Réaction aux articles parus sur le PSV dans Sud Ouest et la DDM du 13 juillet !!!

Publié le par @ Devilliers

Suite à l'article sur le PSV paru dans les colonnes de Sud-Ouest (lien SO) et de la Dépêche du Midi (lien DDM) du 13 juillet dernier, permettez-moi d'apporter ma modeste contribution en tant que président du Comité Territorial des élus du nouveau Groupement Hospitalier de Territoire.

Le constat de la Chambre Régionale des Comptes est sans appel. Pour autant je rejoins le directeur de l'établissement, Bruno Chauvin, quant à la nécessité de dédramatiser la situation.

Réaction aux articles parus sur le PSV dans Sud Ouest et la DDM du 13 juillet !!!

D'abord, le rapport pointe des dysfonctionnements passés. Une partie d'entre eux est déjà en voie de correction, en particulier en ce qui concerne le dimensionnement de l'Hôpital. Ce projet remonte à une époque, désormais, révolue où chaque établissement créait son propre projet, sans réel pilotage stratégique. Aujourd'hui la santé est réfléchie à un échelon départemental, des spécialisations se développent, des complémentarités sont mises en œuvre, comme le montre positivement la mutualisation Agen-Nérac. Ces nouvelles pratiques sont encore balbutiantes et contribuent pourtant à assurer la pérennité des établissements lot et garonnais.

Ensuite si la mutation de l'hôpital a engendré de nombreuses difficultés, que nul ne peut nier, elle était indispensable pour la poursuite et même la reprise de l'activité médicale. L'augmentation du nombre d'actes pratiqués à Villeneuve sont la preuve d'un retour de la patientèle sur le PSV. Il existera, malheureusement, des motifs d'insatisfaction. La santé reste avant tout de l'humain. Pour autant, l'ensemble du personnel soignant se mobilise pour offrir une prestation médicale de qualité.

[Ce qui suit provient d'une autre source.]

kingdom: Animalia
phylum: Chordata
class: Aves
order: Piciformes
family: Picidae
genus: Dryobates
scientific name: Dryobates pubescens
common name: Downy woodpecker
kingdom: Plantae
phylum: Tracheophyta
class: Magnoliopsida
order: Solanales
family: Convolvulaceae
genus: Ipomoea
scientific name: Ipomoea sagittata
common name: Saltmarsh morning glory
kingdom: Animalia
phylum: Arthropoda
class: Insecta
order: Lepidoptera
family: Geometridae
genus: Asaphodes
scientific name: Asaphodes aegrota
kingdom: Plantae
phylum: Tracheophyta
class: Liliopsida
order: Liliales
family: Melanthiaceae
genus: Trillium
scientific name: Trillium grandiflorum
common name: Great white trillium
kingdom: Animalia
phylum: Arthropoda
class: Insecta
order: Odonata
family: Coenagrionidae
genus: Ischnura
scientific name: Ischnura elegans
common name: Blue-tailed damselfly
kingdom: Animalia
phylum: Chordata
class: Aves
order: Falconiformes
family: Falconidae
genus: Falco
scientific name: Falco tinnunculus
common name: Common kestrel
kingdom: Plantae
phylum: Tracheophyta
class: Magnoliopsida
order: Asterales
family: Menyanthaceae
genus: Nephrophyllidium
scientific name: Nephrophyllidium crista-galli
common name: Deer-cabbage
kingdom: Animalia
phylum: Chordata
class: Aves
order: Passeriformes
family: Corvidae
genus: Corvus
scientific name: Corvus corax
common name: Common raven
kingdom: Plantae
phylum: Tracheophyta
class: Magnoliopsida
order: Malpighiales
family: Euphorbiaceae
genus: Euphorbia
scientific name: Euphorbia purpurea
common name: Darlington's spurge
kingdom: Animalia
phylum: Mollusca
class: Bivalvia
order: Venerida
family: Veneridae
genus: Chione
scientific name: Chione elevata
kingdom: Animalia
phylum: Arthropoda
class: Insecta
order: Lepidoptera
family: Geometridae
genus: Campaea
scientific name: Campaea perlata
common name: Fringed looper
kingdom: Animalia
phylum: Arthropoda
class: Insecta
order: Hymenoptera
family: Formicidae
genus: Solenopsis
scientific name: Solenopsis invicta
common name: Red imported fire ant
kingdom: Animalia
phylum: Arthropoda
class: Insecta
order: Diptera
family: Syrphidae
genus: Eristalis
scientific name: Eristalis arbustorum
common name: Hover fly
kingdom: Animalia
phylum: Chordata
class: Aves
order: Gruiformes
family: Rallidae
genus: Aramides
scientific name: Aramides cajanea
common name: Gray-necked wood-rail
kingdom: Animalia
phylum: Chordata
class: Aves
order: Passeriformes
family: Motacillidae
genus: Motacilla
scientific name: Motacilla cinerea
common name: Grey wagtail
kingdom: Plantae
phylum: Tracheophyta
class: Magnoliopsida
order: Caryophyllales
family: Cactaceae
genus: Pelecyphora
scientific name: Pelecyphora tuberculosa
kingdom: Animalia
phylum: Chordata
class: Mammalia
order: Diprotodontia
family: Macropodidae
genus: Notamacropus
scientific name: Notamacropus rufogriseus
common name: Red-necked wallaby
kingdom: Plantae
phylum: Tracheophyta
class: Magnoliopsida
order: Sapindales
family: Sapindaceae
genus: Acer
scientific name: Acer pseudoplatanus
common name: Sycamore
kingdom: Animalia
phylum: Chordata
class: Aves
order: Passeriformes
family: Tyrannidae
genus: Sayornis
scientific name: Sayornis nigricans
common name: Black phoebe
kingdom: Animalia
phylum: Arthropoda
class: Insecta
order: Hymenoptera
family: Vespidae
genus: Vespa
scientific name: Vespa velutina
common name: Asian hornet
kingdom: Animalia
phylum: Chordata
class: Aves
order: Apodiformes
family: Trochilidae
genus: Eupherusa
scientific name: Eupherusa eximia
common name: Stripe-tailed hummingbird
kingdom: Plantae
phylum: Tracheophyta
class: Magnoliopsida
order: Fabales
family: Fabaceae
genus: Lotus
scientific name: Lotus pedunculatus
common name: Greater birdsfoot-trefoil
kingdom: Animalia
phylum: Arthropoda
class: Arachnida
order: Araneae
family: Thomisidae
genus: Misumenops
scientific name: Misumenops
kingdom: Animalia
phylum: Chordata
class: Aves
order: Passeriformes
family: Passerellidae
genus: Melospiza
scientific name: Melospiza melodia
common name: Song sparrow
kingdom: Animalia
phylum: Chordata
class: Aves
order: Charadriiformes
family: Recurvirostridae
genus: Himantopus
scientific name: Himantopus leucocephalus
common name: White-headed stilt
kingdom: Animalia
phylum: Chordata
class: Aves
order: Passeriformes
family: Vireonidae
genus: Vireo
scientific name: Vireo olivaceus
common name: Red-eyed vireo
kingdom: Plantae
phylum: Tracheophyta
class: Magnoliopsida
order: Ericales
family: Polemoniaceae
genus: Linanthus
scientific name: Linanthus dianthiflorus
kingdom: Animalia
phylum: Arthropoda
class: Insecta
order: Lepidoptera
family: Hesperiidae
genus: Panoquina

Réaction aux articles parus sur le PSV dans Sud Ouest et la DDM du 13 juillet !!!

Derrière la survie du PSV, ce sont aussi les établissements de Penne et de Fumel qui sont concernés. Le maintien sur notre territoire d'une offre de santé de qualité, et j'insiste sur ce point, a aussi pour conséquence la sauvegarde de près de 2000 emplois, ce qui n'est pas négligeable quand on connait les difficultés de notre territoire en matière d'emplois.

Si je comprends le sens de votre article, je crois aussi nécessaire de le pondérer.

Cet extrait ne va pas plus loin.